Angela’s Ashes

The Pulitzer prize-winner is well served.

A MULTI-HANKY coming-of-age epic, Angela’s Ashes deservedly won a 1997 Pulitzer Prize for Frank McCourt. His best-selling memoir of growing up wretched and Irish-Catholic—one and the same, according to the author—deconstructs the sentimental images of Ireland that entrance the popular imagination. The book is full of mildewy weather, dead babies, sadistic priests, and mind-numbing poverty. Over it all hovers the spirit of McCourt’s father, an alcoholic who couldn’t hold a job but imparted his storytelling skills to Frank before disappearing for good one Christmas Day.


ANGELA’S ASHES

directed by Alan Parker

with Robert Carlyle and Emily Watson

opens January 21 at Meridian, Metro, Oak Tree


Wry, gallows humor saves McCourt’s biography from merely cataloging misery and is also essential to adapting the episodes of Frank’s youth to the big screen. The film begins in New York in 1935, with the death of Frank’s 7-week-old sister. His parents reverse the era’s usual Irish migratory route and take the family home to Limerick. There, Angela—Emily Watson of Breaking the Waves—is still scorned for marrying a Protestant from the North—Robert Carlyle of The Full Monty. Two more of Frank’s siblings die young while Malachy drinks away his meager earnings and Angela pleads for charity.

_Task brief_: Carry on the review of the film Angela's Ashes, starting right after its last sentence.

_Source material_:
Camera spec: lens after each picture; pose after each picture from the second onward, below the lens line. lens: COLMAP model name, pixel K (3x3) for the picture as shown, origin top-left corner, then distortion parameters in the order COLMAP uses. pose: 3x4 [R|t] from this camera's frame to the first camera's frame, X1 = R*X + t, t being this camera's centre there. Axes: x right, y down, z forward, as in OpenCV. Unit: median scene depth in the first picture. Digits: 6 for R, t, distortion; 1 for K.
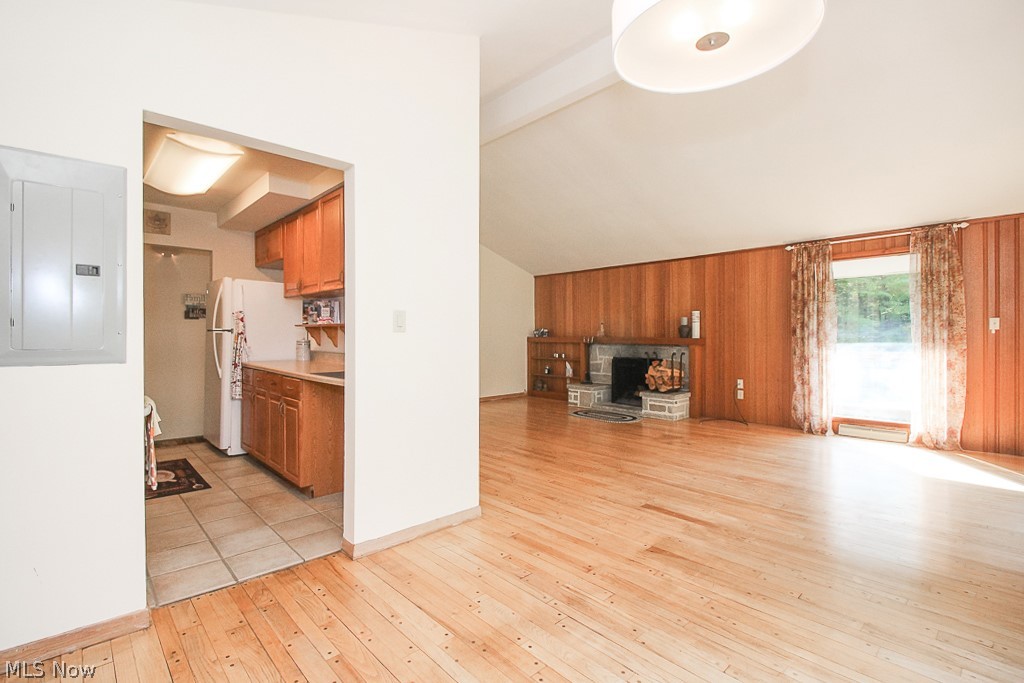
lens RADIAL K [[474.4, 0, 508.8], [0, 474.4, 335.4], [0, 0, 1]] dist [0.012909, 0.000017]
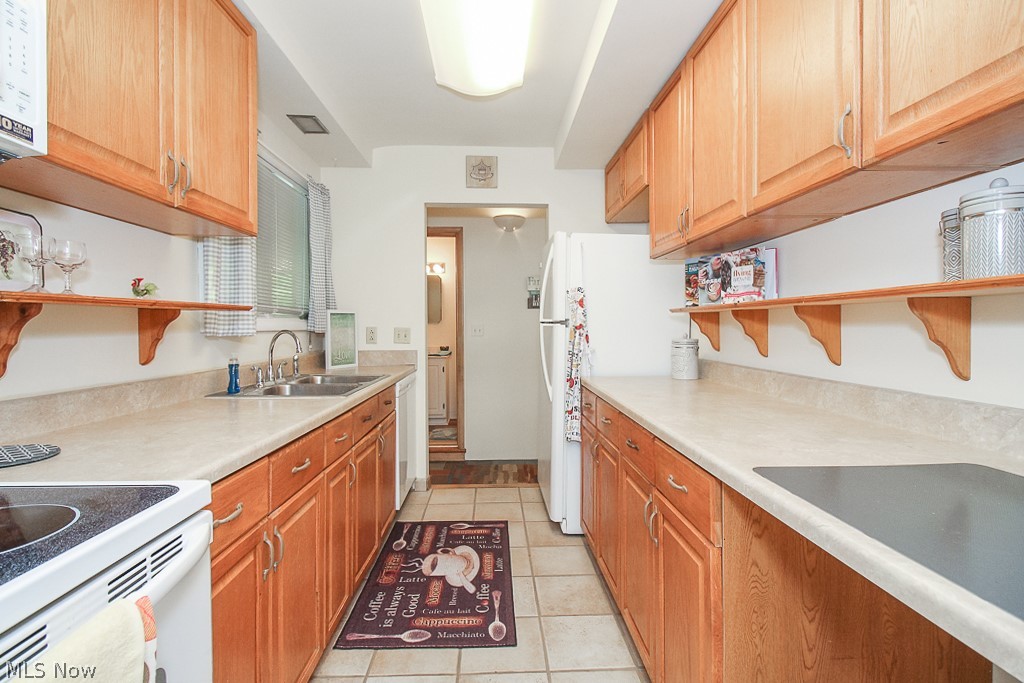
lens RADIAL K [[474.4, 0, 508.8], [0, 474.4, 335.4], [0, 0, 1]] dist [0.012909, 0.000017]
pose [[0.755354, 0.004572, -0.655301, -0.251966], [0.005999, 0.999886, 0.013890, -0.002370], [0.655289, -0.014423, 0.755240, 0.512151]]
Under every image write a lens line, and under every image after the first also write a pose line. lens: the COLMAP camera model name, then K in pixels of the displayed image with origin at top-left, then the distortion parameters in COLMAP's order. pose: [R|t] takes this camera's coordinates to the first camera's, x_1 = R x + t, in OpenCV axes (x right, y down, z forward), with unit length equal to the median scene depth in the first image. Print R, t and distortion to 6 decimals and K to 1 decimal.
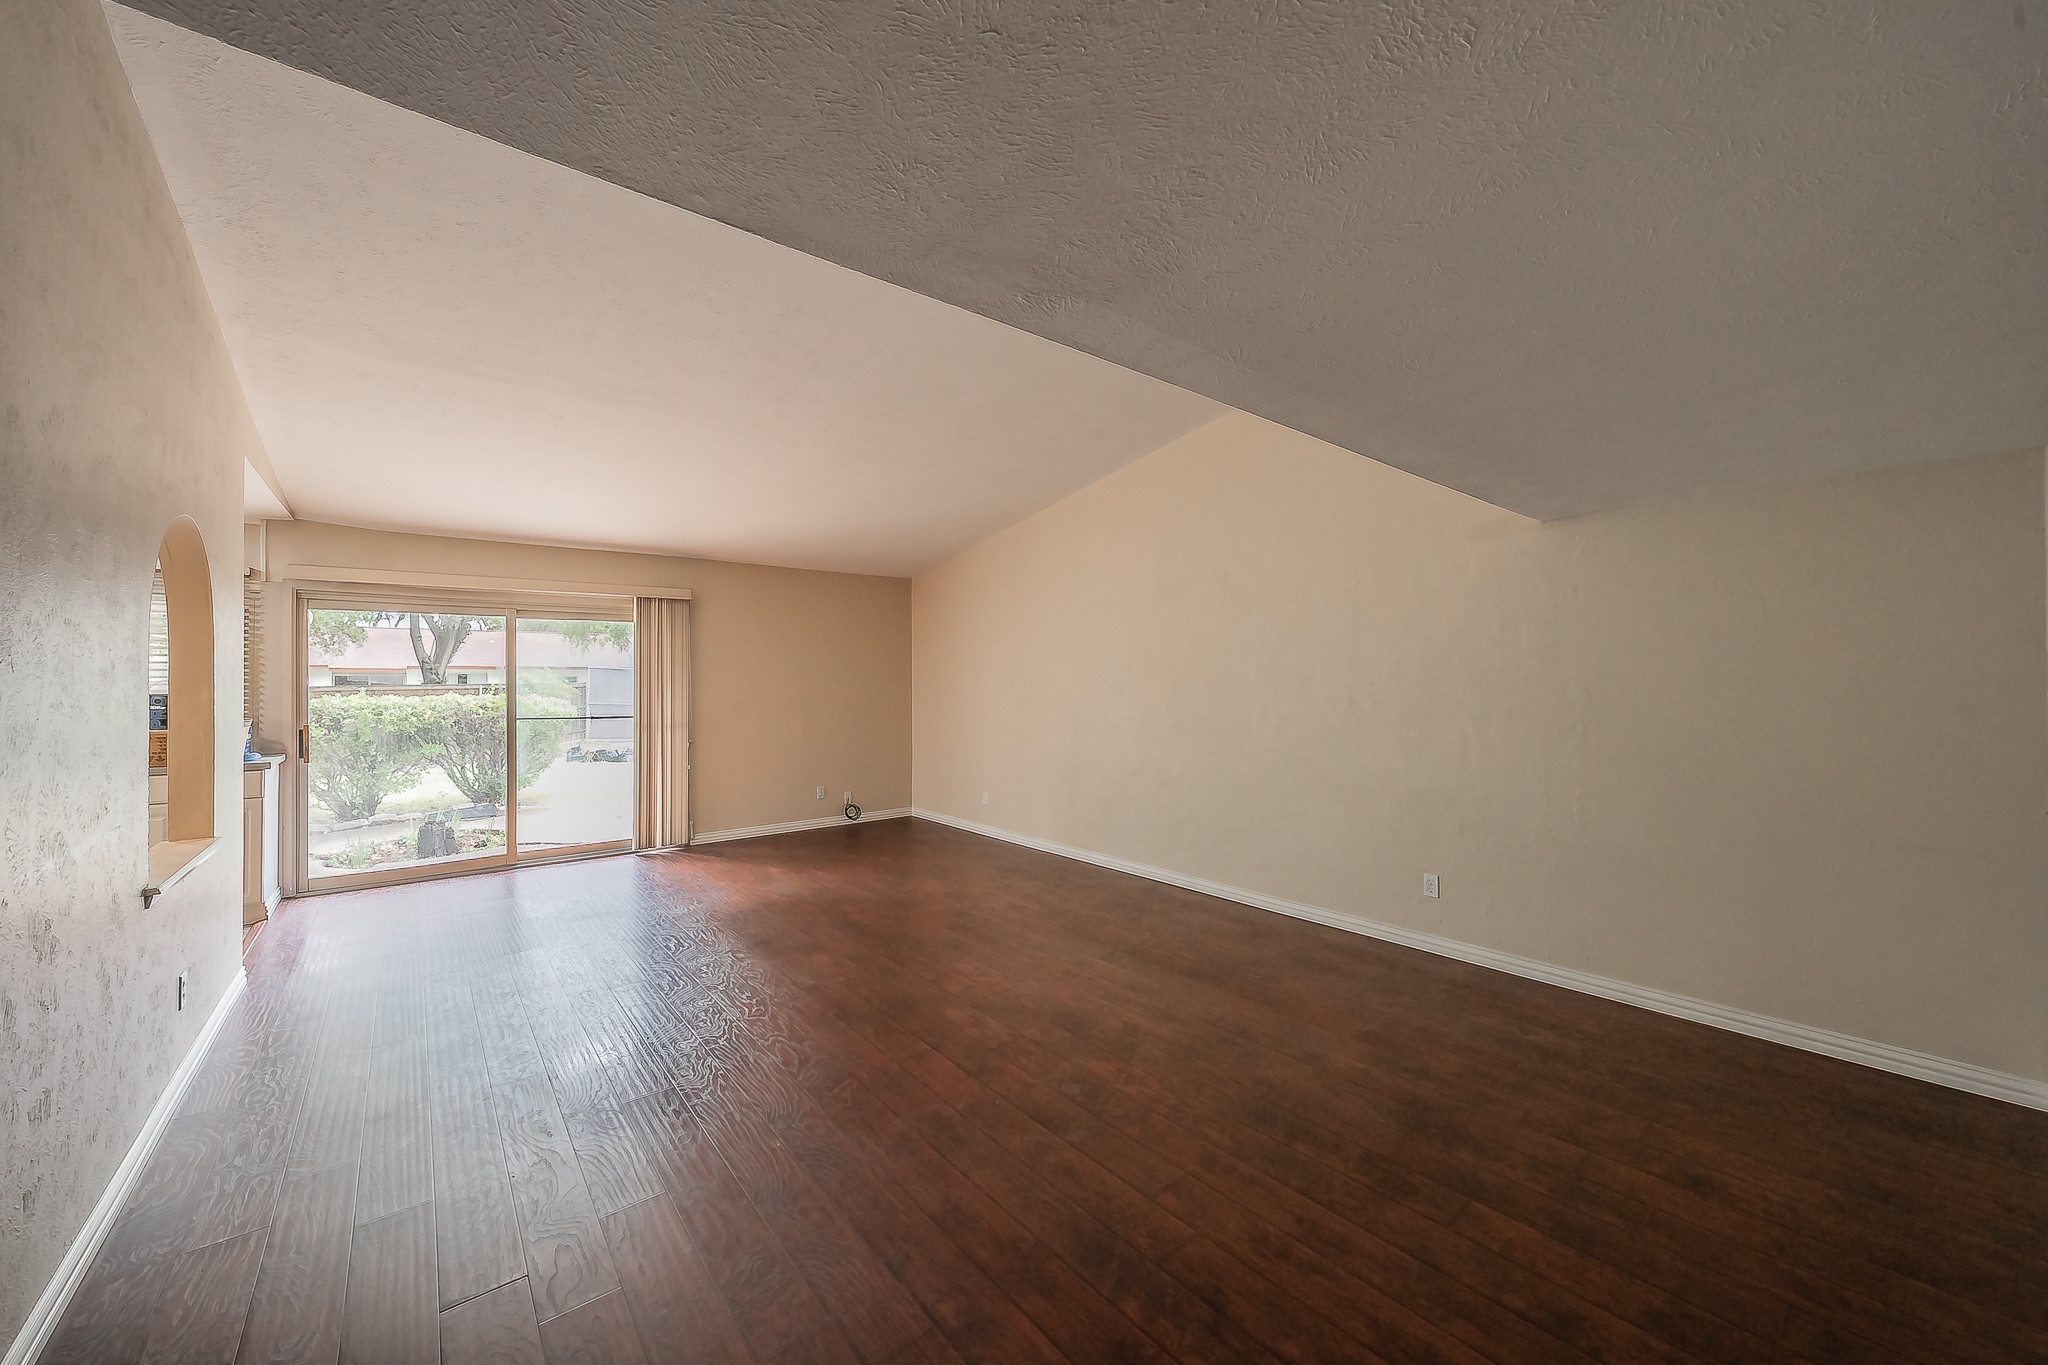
lens RADIAL K [[733.3, 0, 1050.5], [0, 733.3, 676.1], [0, 0, 1]] dist [-0.001405, -0.000217]
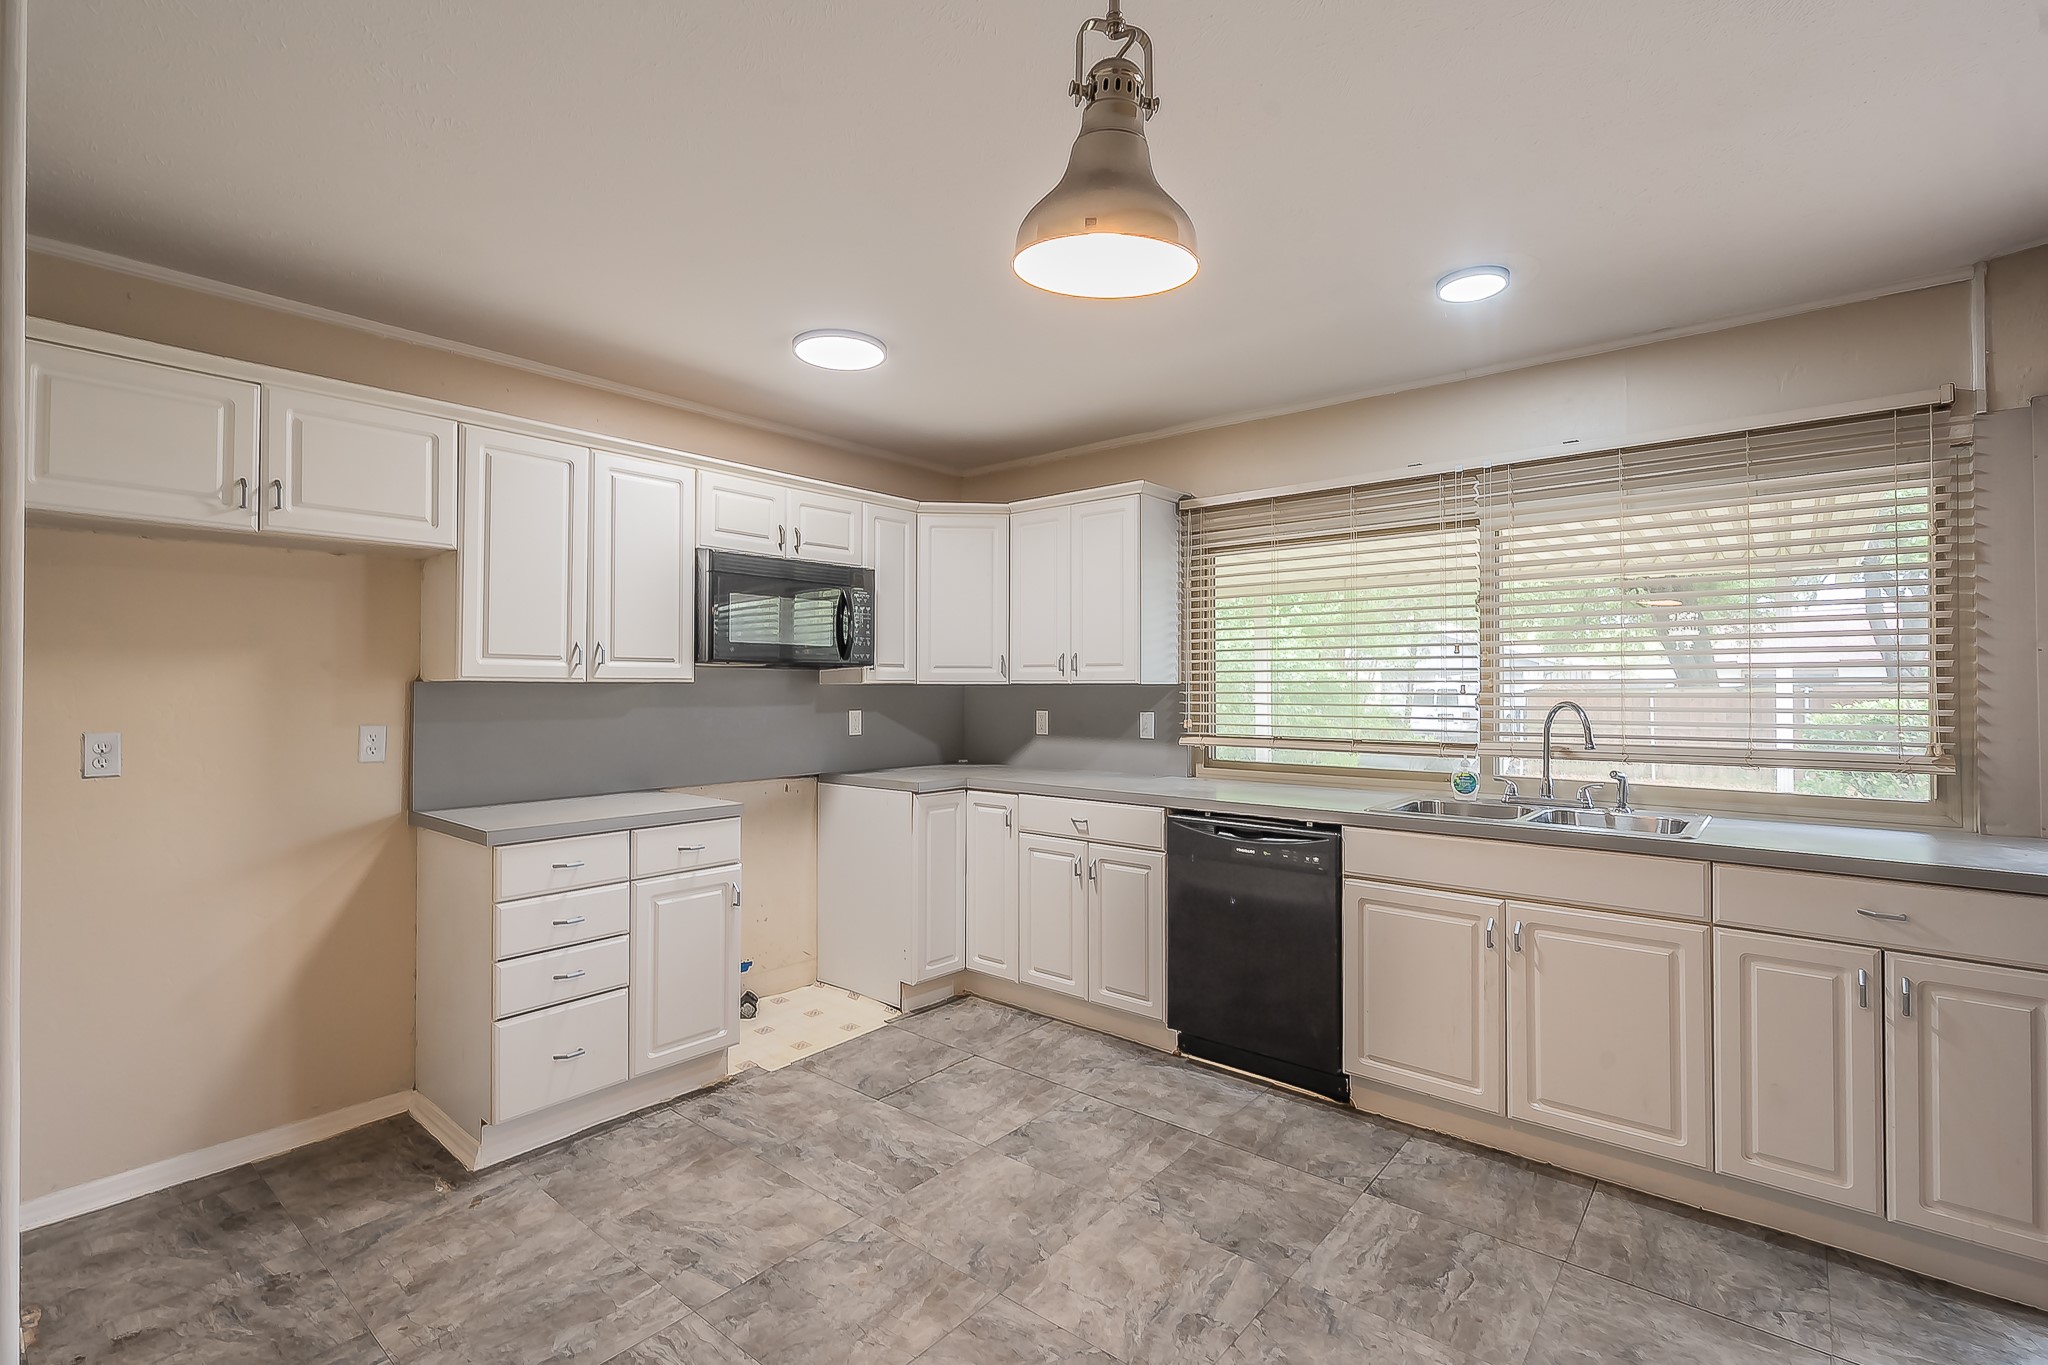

_Response to the task_:
Despite this degradation, Frank seems to inhabit a state of grace; aside from a few harmless pranks, he’s a sweet kid. He grows up, watching James Cagney movies at the local cinema and celebrating his First Communion. Sick with typhoid in the hospital, he marvels at the luxury of having his own bed and toilet. In this solitude he also discovers Shakespeare, the door to a world previously unimagined.

Three excellent young actors portray Frank at various ages, with the freckled, cowlick-afflicted, moon-faced Joe Breen a particular charmer. Carlyle captures Malachy’s charismatic split personality—equal parts drunk, father, and dreamer. Watson gives a perfectly understated performance as the long-suffering Angela. Though his subject invites sentimentality, Alan Parker steers clear of pennywhistles and misty landscapes. In their place are cramped, filthy lanes, communal family beds, and projectile vomiting. (Maybe Parker’s trying to atone for the Celtic schmaltz of The Commitments.)

McCourt returned to America when he was nineteen, and Angela’s Ashes ends with this escape, which is also a rebirth. It’s the memory of his father—and the fear of becoming him—that sends Frank across the Atlantic. When the Statue of Liberty comes into view on screen, he’s home free, but viewers will be sorry they’ve reached the end.